Background: Guidelines recommend inhaled corticosteroids (ICS) as maintenance treatment for patients with chronic obstructive pulmonary disease (COPD) with a post-bronchodilator forced expiratory volume in 1 second (FEV1) <50% predicted and frequent exacerbations, although they have only a small preventive effect on the accelerated decline in lung function. Combined treatment with ICS and long acting β2 agonists (LABA) may provide benefit to the stability of COPD, but it is unknown if withdrawal of ICS will result in disease deterioration.

Methods: The effects of 1 year withdrawal of the ICS fluticasone propionate (FP) after a 3 month run-in treatment period with FP combined with the LABA salmeterol (S) (500 μg FP + 50 μg S twice daily; SFC) were investigated in patients with COPD in a randomised, double blind study. 497 patients were enrolled from 39 centres throughout the Netherlands; 373 were randomised and 293 completed the study.

**Directions:** Return the passage of the COPD text from "Methods: The effects" up to and including "completed the study.", copied word for word. Rely only on the text about withdrawing inhaled corticosteroids in COPD.

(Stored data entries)

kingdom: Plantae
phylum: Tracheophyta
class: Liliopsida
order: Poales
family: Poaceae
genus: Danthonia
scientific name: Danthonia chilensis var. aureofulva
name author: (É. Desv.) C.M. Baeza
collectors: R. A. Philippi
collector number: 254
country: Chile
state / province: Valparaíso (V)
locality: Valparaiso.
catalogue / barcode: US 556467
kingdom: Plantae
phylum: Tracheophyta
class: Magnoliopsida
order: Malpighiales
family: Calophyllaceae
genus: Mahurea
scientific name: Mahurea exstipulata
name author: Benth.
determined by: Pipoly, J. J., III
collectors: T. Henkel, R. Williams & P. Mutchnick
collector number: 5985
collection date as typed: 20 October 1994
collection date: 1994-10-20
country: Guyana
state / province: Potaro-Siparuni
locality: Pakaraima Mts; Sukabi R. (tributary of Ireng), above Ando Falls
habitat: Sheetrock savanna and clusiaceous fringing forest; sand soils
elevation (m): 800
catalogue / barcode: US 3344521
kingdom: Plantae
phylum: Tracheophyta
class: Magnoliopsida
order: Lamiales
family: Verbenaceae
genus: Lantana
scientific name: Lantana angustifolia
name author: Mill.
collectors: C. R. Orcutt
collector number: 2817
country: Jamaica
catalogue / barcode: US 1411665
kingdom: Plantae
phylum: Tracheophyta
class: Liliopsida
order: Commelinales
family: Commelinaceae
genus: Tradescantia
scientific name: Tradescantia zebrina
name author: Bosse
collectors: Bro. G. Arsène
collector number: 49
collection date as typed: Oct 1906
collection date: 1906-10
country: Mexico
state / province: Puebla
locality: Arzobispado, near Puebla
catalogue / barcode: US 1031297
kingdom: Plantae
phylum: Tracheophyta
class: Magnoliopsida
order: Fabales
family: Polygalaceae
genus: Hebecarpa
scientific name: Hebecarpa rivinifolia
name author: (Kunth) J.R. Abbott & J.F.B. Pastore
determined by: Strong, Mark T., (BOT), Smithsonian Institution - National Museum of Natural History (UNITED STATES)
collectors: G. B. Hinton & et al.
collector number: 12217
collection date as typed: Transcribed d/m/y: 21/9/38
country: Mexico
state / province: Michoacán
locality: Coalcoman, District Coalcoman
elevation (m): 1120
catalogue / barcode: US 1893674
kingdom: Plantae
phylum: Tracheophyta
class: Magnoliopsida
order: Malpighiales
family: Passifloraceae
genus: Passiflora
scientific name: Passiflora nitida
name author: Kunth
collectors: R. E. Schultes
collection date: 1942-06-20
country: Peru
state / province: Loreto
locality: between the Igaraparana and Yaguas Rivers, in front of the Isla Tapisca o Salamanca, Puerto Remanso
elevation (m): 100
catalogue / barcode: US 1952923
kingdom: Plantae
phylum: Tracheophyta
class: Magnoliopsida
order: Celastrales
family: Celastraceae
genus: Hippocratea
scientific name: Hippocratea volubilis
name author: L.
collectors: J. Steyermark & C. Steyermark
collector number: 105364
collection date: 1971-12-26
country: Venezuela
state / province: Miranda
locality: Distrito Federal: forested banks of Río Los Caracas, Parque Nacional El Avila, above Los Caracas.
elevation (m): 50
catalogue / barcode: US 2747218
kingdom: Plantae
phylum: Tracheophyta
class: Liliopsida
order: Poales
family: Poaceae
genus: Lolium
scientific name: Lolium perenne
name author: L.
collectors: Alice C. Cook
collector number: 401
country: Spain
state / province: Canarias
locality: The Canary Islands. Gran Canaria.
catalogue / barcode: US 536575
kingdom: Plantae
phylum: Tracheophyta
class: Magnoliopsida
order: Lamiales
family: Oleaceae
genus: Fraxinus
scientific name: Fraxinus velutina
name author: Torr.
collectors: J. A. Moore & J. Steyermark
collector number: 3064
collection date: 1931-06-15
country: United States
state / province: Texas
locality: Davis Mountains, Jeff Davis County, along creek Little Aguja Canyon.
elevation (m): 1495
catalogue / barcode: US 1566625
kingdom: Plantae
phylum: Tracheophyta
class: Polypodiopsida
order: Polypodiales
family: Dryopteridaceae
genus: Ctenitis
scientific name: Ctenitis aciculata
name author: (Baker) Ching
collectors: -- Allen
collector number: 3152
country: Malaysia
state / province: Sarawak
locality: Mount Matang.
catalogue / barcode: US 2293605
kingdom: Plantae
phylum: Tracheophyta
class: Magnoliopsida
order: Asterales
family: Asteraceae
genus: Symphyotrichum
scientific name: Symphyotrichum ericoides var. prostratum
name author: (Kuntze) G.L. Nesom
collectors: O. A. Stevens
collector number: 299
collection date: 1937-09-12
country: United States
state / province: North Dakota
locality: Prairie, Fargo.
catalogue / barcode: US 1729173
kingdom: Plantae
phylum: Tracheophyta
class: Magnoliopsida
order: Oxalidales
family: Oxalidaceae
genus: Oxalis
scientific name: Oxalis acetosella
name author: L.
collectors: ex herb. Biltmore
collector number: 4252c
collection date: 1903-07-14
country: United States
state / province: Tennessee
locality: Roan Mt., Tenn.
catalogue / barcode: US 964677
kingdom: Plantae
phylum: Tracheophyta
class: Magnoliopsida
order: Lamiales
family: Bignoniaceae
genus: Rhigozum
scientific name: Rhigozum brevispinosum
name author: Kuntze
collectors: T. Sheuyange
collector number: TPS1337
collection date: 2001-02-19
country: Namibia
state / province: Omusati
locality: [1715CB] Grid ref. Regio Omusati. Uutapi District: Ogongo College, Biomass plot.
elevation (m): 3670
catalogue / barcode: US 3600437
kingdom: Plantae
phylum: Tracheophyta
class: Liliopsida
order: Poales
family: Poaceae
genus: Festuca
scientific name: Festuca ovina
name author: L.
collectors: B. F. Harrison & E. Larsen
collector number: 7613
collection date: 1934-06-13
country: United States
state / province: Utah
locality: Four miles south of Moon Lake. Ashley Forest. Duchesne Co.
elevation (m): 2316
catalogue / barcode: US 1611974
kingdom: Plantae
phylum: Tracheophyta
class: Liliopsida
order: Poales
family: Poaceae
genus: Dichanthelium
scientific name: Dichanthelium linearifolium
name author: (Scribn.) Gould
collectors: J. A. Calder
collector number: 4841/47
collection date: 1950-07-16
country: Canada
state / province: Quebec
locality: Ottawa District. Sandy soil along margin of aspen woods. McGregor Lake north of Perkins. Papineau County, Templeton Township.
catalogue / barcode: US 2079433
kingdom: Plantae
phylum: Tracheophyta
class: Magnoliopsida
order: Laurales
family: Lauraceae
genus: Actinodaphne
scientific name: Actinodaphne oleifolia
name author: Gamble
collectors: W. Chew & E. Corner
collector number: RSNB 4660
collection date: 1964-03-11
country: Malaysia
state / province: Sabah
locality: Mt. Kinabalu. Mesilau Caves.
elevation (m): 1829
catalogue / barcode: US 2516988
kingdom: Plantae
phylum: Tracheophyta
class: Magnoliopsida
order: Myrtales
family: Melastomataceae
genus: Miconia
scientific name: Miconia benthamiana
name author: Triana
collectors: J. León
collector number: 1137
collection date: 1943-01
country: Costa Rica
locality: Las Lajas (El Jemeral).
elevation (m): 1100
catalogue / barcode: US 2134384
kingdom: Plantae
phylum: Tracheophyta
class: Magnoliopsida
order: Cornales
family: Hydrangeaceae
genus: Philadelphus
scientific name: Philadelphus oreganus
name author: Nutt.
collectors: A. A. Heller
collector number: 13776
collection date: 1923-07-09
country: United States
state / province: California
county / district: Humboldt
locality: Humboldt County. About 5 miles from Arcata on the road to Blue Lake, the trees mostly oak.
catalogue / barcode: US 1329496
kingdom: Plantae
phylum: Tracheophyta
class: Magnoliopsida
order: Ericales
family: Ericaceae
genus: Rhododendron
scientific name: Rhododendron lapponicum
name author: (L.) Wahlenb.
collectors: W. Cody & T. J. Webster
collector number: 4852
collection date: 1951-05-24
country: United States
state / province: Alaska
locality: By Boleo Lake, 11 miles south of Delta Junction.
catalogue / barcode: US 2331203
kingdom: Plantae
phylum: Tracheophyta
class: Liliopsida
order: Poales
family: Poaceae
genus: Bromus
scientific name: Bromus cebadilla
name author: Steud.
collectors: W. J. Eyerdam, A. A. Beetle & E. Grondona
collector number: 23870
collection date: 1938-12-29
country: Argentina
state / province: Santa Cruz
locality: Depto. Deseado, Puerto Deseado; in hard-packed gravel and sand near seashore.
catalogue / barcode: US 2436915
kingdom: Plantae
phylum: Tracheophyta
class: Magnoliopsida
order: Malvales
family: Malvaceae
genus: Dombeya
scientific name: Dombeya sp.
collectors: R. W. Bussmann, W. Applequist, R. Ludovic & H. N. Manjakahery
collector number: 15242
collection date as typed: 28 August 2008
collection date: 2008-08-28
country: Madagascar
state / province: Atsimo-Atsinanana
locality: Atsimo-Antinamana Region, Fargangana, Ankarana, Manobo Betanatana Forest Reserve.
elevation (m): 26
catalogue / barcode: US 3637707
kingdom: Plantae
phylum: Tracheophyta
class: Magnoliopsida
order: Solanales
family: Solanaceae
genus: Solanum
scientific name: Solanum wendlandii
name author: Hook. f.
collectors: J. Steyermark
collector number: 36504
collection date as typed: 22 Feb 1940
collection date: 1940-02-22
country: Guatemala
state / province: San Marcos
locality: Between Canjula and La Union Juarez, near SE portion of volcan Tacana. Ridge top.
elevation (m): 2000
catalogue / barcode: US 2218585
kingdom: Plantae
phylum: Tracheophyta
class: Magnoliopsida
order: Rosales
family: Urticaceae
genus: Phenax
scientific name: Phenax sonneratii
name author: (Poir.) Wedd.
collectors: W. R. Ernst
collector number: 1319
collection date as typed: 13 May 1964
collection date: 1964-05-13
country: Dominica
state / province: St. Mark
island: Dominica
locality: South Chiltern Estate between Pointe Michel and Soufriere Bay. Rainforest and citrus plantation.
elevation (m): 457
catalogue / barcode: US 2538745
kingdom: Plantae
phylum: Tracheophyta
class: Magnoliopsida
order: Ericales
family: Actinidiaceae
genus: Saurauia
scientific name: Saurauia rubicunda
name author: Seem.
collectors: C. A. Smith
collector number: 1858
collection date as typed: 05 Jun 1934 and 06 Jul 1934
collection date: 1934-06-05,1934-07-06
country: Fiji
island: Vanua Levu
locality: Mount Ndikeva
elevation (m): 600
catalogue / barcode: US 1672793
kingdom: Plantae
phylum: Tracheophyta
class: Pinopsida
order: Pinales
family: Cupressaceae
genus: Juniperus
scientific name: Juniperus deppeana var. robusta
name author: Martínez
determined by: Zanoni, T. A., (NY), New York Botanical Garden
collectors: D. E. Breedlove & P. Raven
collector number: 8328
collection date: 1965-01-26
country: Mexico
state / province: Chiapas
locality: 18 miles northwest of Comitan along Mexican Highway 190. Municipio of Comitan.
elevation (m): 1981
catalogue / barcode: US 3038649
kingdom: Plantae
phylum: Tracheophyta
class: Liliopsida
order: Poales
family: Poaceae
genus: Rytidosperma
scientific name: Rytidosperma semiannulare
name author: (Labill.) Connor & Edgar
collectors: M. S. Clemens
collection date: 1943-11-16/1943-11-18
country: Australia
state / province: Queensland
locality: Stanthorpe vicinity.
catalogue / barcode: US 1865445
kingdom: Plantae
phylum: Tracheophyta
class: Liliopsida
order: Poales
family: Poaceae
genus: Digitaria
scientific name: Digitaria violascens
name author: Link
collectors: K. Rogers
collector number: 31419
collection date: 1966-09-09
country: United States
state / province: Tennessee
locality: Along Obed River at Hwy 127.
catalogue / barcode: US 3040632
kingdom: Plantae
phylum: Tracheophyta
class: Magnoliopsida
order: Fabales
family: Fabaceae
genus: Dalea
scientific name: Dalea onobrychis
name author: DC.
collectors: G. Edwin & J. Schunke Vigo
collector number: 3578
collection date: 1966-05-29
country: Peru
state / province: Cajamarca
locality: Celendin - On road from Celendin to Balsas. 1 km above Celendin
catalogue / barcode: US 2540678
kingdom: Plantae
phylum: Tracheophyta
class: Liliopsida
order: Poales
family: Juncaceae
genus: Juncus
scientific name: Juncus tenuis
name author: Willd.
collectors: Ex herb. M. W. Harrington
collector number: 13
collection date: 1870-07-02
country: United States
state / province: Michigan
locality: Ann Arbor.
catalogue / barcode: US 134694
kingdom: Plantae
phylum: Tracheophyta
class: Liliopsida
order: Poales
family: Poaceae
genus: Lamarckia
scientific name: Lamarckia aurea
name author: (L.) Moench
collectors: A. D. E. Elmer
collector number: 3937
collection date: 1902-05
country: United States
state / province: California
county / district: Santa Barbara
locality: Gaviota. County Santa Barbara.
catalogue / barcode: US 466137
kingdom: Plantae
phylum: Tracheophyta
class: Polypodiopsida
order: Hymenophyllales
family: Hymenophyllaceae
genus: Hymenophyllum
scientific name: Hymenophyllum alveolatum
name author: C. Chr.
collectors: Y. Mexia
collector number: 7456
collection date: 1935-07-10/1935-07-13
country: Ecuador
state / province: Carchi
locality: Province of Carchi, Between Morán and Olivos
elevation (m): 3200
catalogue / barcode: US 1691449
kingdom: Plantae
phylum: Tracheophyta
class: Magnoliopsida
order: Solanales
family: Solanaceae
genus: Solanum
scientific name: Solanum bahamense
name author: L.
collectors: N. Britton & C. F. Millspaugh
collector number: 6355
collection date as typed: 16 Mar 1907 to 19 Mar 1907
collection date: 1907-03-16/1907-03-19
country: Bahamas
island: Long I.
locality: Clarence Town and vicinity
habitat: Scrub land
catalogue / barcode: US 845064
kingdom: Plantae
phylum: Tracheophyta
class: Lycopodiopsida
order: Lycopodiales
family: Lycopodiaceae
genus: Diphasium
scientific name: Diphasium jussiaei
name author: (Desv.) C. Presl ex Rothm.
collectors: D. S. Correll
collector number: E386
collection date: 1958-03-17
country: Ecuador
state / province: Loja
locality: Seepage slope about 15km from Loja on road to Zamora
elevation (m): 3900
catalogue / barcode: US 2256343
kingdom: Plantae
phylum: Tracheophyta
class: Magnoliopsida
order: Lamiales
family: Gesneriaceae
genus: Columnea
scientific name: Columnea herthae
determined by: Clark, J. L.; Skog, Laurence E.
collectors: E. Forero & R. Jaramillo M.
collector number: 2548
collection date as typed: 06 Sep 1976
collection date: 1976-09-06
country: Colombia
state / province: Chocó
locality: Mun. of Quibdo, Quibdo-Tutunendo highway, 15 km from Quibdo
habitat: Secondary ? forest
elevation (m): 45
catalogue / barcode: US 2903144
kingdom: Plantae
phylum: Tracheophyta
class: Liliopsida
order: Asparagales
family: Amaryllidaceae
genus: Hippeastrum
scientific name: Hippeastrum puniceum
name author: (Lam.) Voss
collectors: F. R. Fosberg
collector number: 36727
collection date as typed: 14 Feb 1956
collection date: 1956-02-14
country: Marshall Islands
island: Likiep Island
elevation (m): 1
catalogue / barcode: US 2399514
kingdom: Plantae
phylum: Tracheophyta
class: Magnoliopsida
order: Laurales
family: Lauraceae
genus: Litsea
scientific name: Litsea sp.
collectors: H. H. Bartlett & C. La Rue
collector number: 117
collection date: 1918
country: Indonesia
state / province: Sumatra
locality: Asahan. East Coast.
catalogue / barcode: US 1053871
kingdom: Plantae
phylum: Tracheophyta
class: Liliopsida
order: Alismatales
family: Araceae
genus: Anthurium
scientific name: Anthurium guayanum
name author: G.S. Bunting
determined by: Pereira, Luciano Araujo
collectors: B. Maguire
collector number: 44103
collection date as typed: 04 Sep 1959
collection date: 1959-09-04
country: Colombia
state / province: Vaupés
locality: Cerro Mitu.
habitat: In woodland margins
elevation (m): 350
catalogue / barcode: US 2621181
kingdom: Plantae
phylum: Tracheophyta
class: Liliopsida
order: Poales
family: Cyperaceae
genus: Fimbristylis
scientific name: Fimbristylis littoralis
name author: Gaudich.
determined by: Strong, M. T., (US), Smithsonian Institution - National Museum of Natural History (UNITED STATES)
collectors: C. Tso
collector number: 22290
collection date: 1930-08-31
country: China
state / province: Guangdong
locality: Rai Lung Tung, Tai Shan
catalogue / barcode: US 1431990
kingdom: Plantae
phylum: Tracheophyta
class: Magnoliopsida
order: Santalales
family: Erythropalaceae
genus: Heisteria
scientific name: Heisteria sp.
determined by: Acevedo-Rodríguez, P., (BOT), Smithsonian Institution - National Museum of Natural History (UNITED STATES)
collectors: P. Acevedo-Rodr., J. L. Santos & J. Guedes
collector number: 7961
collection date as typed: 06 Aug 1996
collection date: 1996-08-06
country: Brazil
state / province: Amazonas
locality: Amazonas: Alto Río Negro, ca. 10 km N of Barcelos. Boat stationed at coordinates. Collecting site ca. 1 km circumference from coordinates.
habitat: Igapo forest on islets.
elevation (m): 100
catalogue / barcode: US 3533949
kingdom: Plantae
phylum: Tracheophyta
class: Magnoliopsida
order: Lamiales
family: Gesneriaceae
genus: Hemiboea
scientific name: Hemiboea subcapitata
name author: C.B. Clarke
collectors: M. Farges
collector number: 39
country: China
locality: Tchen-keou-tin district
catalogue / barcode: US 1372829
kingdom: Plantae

**Exercise response:**
Methods: The effects of 1 year withdrawal of the ICS fluticasone propionate (FP) after a 3 month run-in treatment period with FP combined with the LABA salmeterol (S) (500 μg FP + 50 μg S twice daily; SFC) were investigated in patients with COPD in a randomised, double blind study. 497 patients were enrolled from 39 centres throughout the Netherlands; 373 were randomised and 293 completed the study.